Background and aims: Intestinal fibrosis is one of the severe and common complications of Crohn’s disease, but the etiology and pathogenesis remain uncertain. The study intended to examine whether the effect of herb-partitioned moxibustion on rats with Crohn’s disease-associated intestinal fibrosis is associated with the RhoA/ROCK1/MLC pathway.
Methods: All experimental rats were randomly allocated into the normal control group, model control group, and herb-partitioned moxibustion group. Intestinal fibrosis was established in rats with Crohn’s disease by repeated rectal administrations of 2,4,6-trinitrobenzenesulfonic acid (TNBS).
Herb-partitioned moxibustion was applied at the Qihai (CV6) and Tianshu (ST25) acupoints once daily for 10 days in the HPM group. In this study, histological changes were examined by hematoxylin and eosin (HE) staining; then, Masson’s trichrome staining was used to assess the degree of fibrosis in each group. Experimental methods of immunohistochemistry, western blotting, and real-time PCR were applied to detect the levels of α-SMA, collagen III, RhoA, ROCK1, and p-MLC. Moreover, the double immunofluorescent staining for the colocalization of both α-SMA and ROCK1 was performed.

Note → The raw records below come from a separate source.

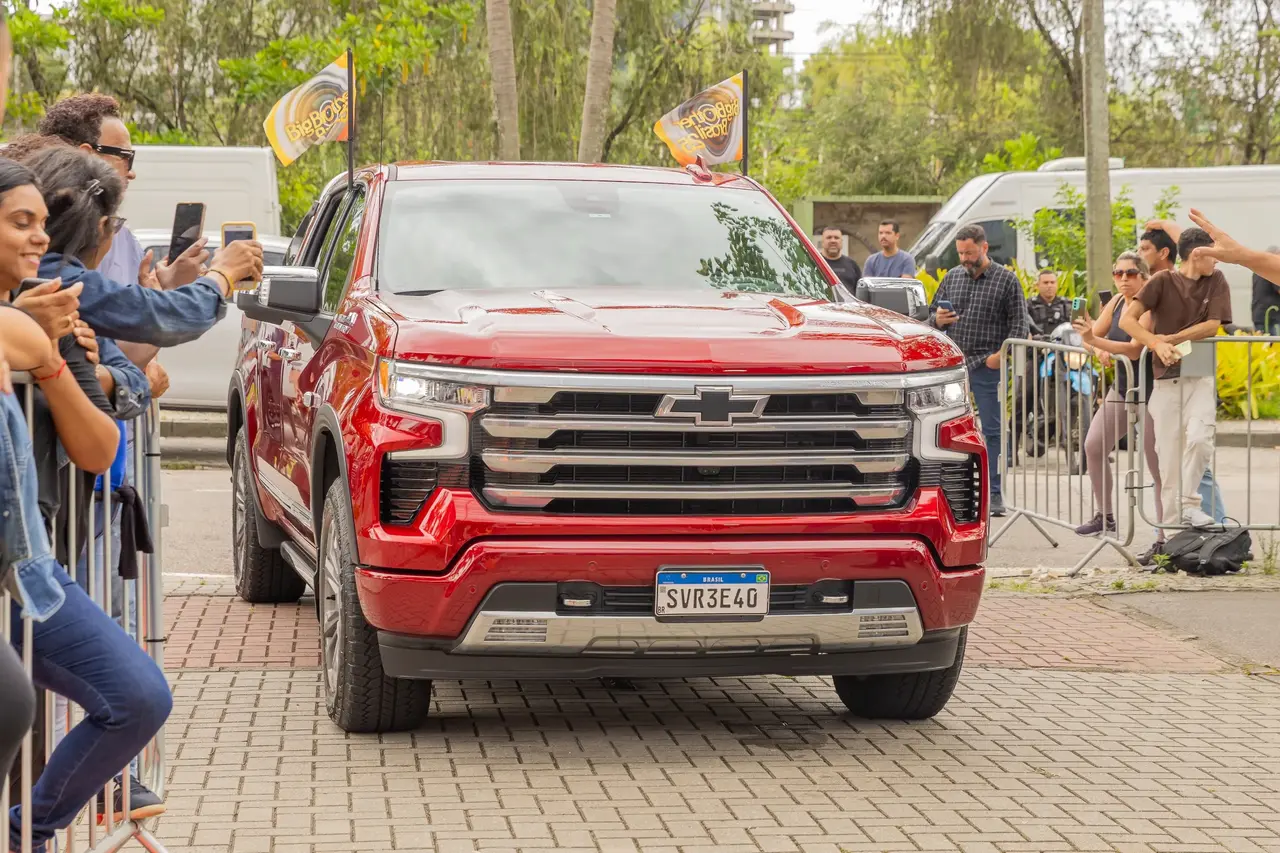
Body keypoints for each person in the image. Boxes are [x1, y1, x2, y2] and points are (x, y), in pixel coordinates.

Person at [0, 157, 173, 853]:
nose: (41, 239)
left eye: (44, 223)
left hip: (32, 569)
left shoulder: (48, 310)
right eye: (21, 222)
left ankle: (30, 830)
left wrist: (50, 360)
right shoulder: (25, 314)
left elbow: (99, 444)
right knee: (12, 708)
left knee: (139, 695)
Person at [1120, 227, 1231, 530]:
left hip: (1199, 373)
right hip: (1166, 378)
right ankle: (1169, 536)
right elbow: (1127, 320)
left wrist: (1172, 339)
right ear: (1199, 253)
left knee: (1199, 438)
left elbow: (1211, 326)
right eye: (1213, 253)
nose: (1217, 261)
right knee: (1167, 458)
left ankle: (1190, 503)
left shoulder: (1216, 281)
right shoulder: (1162, 281)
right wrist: (1156, 343)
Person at [38, 94, 209, 291]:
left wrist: (166, 289)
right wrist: (220, 279)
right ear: (87, 155)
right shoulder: (40, 239)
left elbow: (134, 313)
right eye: (126, 157)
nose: (131, 172)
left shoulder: (125, 243)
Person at [929, 223, 1029, 517]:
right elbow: (931, 316)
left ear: (984, 248)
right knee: (946, 430)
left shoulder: (1007, 281)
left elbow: (1020, 326)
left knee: (993, 431)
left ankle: (995, 494)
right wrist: (938, 320)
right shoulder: (952, 277)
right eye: (960, 253)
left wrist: (1000, 357)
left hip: (987, 366)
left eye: (969, 253)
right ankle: (953, 493)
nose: (964, 259)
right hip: (954, 366)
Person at [1073, 252, 1166, 561]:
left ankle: (1163, 538)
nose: (1124, 278)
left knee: (1156, 466)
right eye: (1118, 273)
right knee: (1094, 446)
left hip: (1153, 391)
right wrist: (1096, 347)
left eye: (1130, 273)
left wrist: (1098, 344)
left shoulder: (1148, 305)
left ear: (1143, 276)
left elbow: (1136, 350)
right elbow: (1090, 338)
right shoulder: (1114, 302)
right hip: (1124, 388)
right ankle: (1106, 516)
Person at [1026, 269, 1070, 338]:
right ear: (1038, 285)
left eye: (1052, 282)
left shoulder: (1067, 305)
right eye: (1045, 283)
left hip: (1062, 346)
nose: (1049, 285)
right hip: (1037, 346)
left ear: (1057, 284)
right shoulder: (1028, 305)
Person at [1250, 248, 1280, 335]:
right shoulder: (1273, 269)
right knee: (1276, 347)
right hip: (1271, 317)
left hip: (1258, 316)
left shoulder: (1257, 270)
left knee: (1261, 346)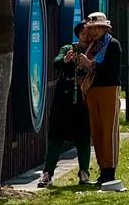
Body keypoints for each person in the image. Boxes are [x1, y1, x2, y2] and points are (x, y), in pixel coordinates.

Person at [37, 22, 92, 188]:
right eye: (83, 33)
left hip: (83, 97)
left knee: (83, 135)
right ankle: (48, 173)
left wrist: (87, 62)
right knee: (55, 135)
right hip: (64, 98)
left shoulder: (95, 49)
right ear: (78, 34)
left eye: (89, 33)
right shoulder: (69, 48)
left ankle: (84, 172)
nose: (87, 37)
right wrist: (66, 59)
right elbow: (56, 63)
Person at [79, 11, 122, 185]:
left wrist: (91, 64)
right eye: (91, 28)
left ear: (105, 28)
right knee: (96, 131)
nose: (94, 31)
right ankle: (102, 168)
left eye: (97, 28)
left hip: (109, 88)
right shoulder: (91, 46)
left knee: (108, 130)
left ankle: (110, 170)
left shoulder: (112, 45)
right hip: (92, 89)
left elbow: (110, 69)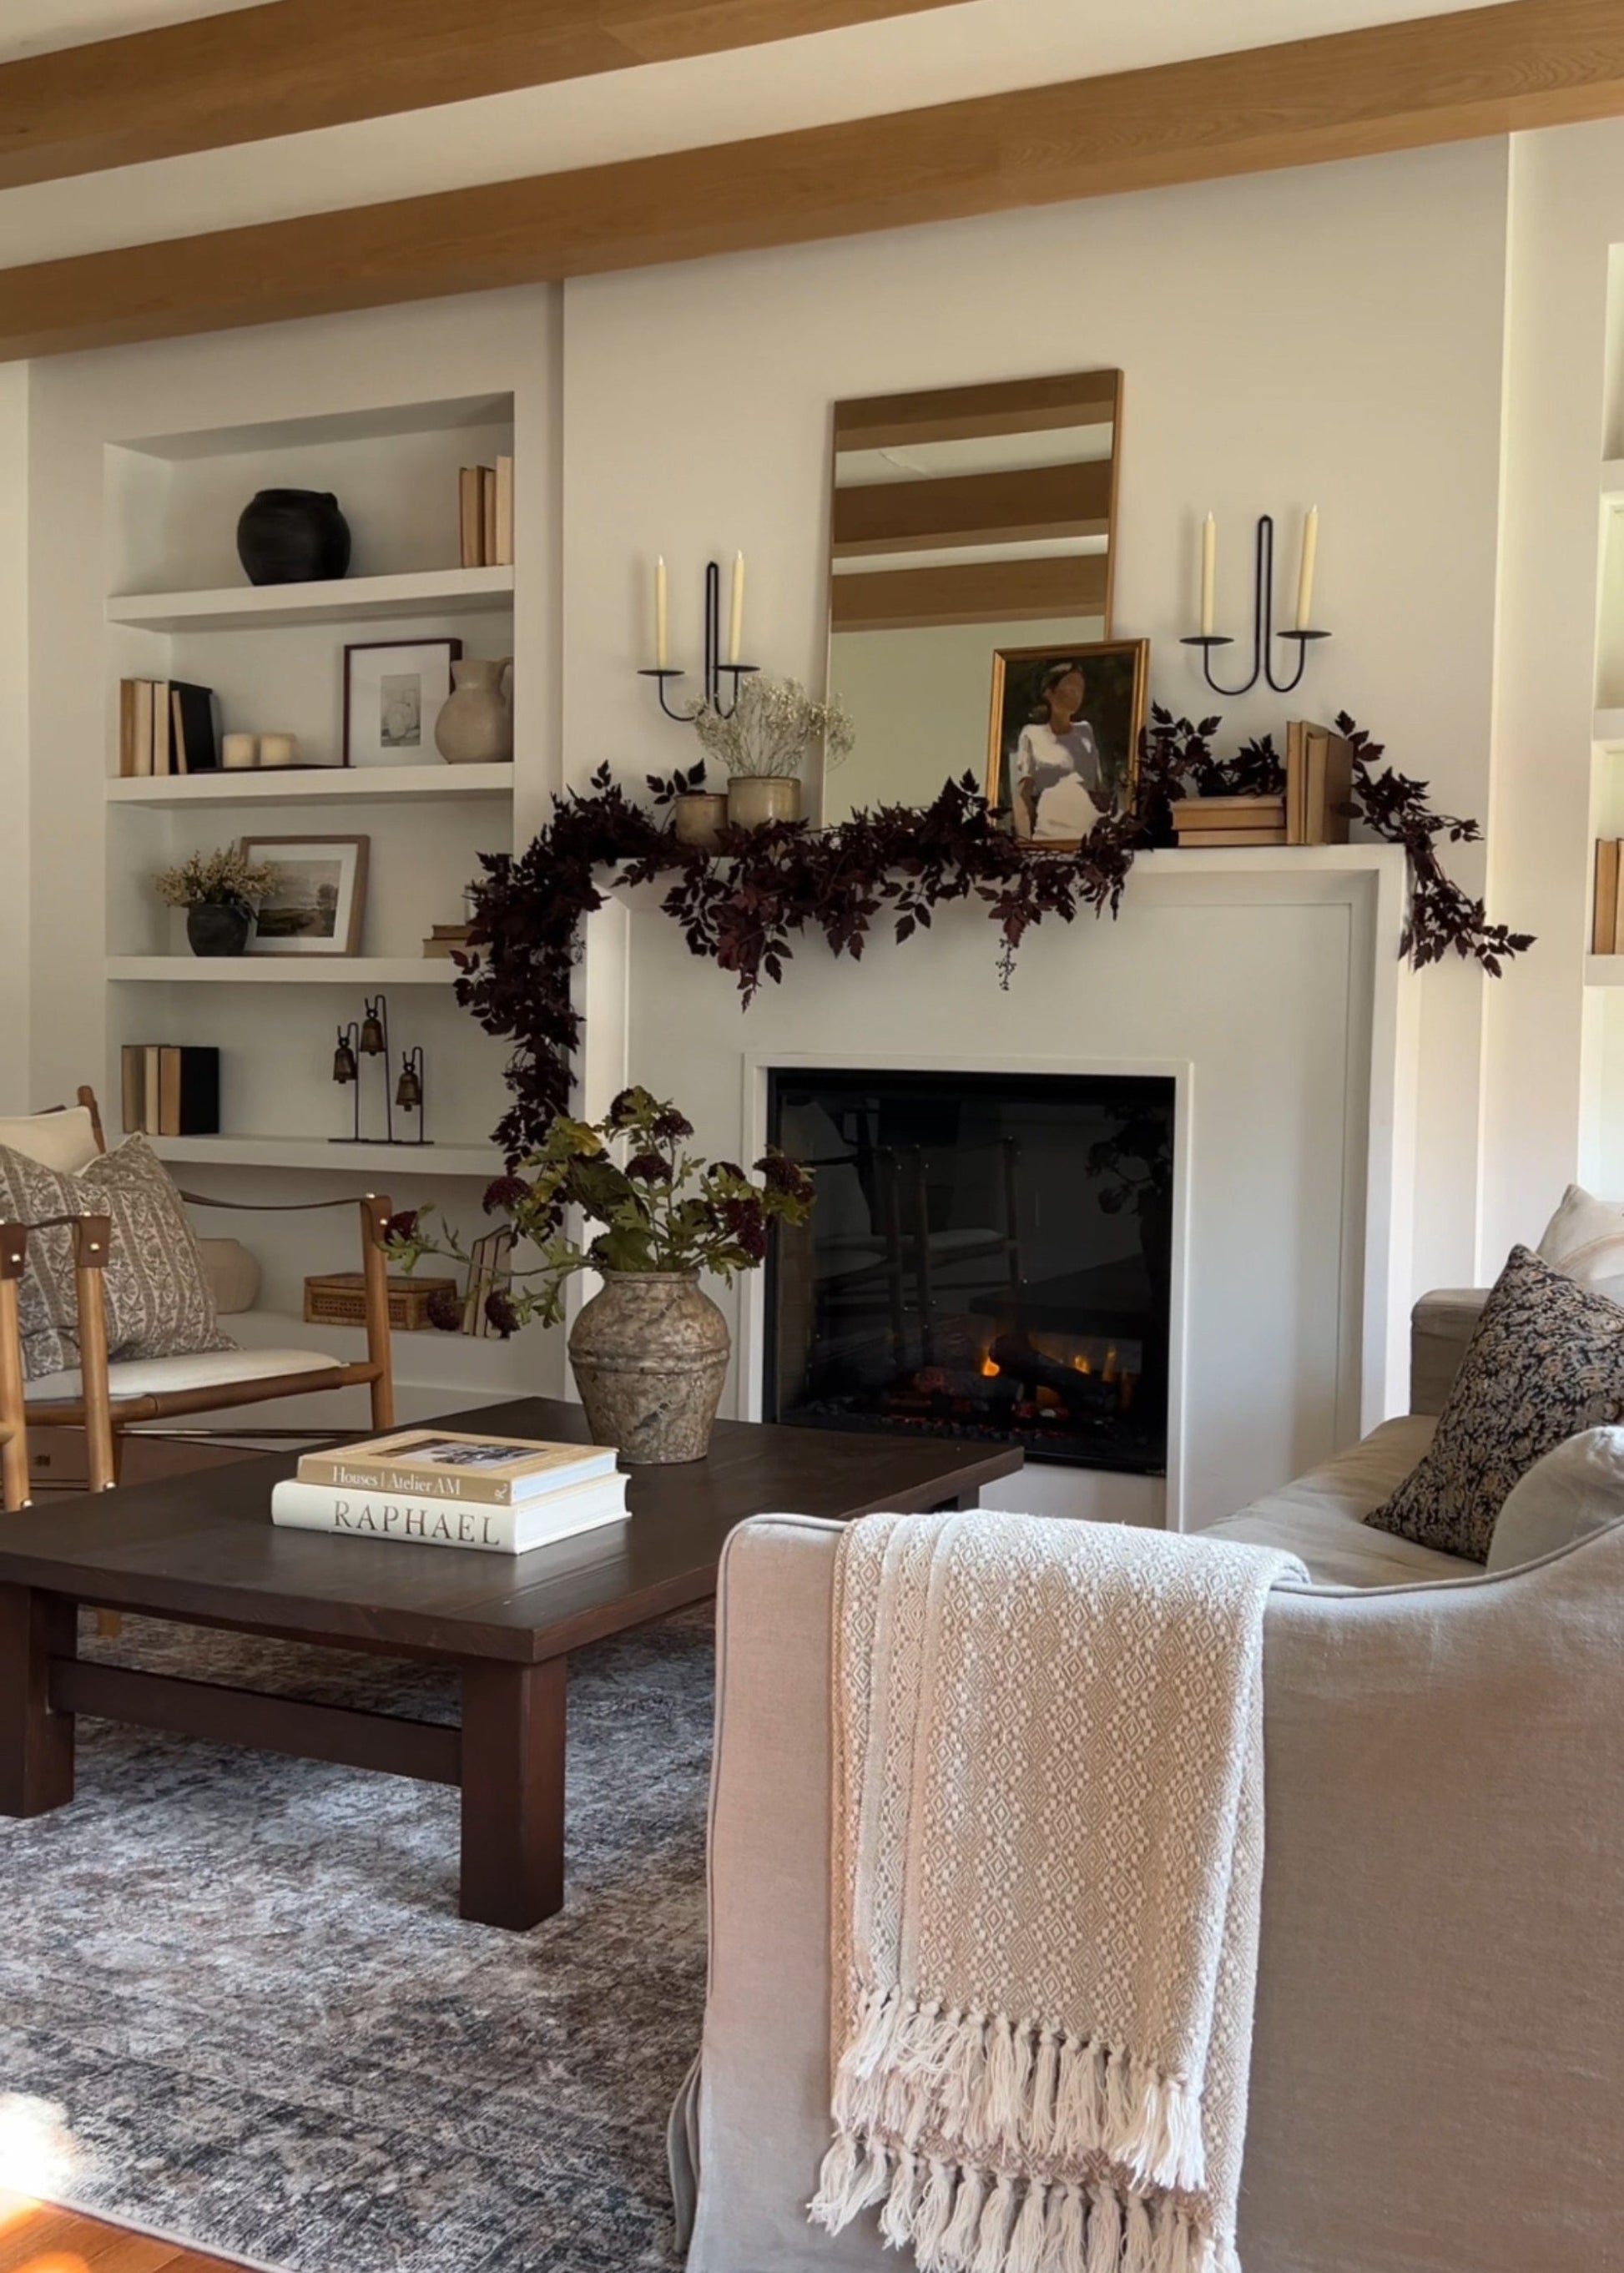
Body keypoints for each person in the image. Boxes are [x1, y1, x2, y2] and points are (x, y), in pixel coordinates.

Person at [1011, 662, 1111, 840]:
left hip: (1088, 830)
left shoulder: (1086, 731)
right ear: (1050, 693)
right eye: (1071, 689)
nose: (1077, 695)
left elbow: (1097, 786)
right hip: (1051, 831)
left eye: (1080, 689)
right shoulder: (1032, 734)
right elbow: (1023, 796)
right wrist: (1025, 842)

Results: Contrasted with the normal controls, the collagen deposition and fibrosis scores were increased in colonic tissue of model rats, and herb-partitioned moxibustion group decreased the collagen deposition and fibrosis scores. The protein of α-SMA and collagen III in the model control group group exceeds that of the normal control group group; herb-partitioned moxibustion group decreased the expression of α-SMA and collagen III in rats with intestinal fibrosis.
Similarly, the expression of RhoA, ROCK1, and p-MLC in model rats was obviously increased compared with normal controls; the expression of RhoA, ROCK1, and p-MLC was decreased after herb-partitioned moxibustion group. The coexpression of α-SMA and ROCK1 in rats with intestinal fibrosis was higher than normal rats.
Conclusion: Herb-partitioned moxibustion group improves Crohn’s disease-associated intestinal fibrosis by suppressing the RhoA/ROCK1/MLC pathway.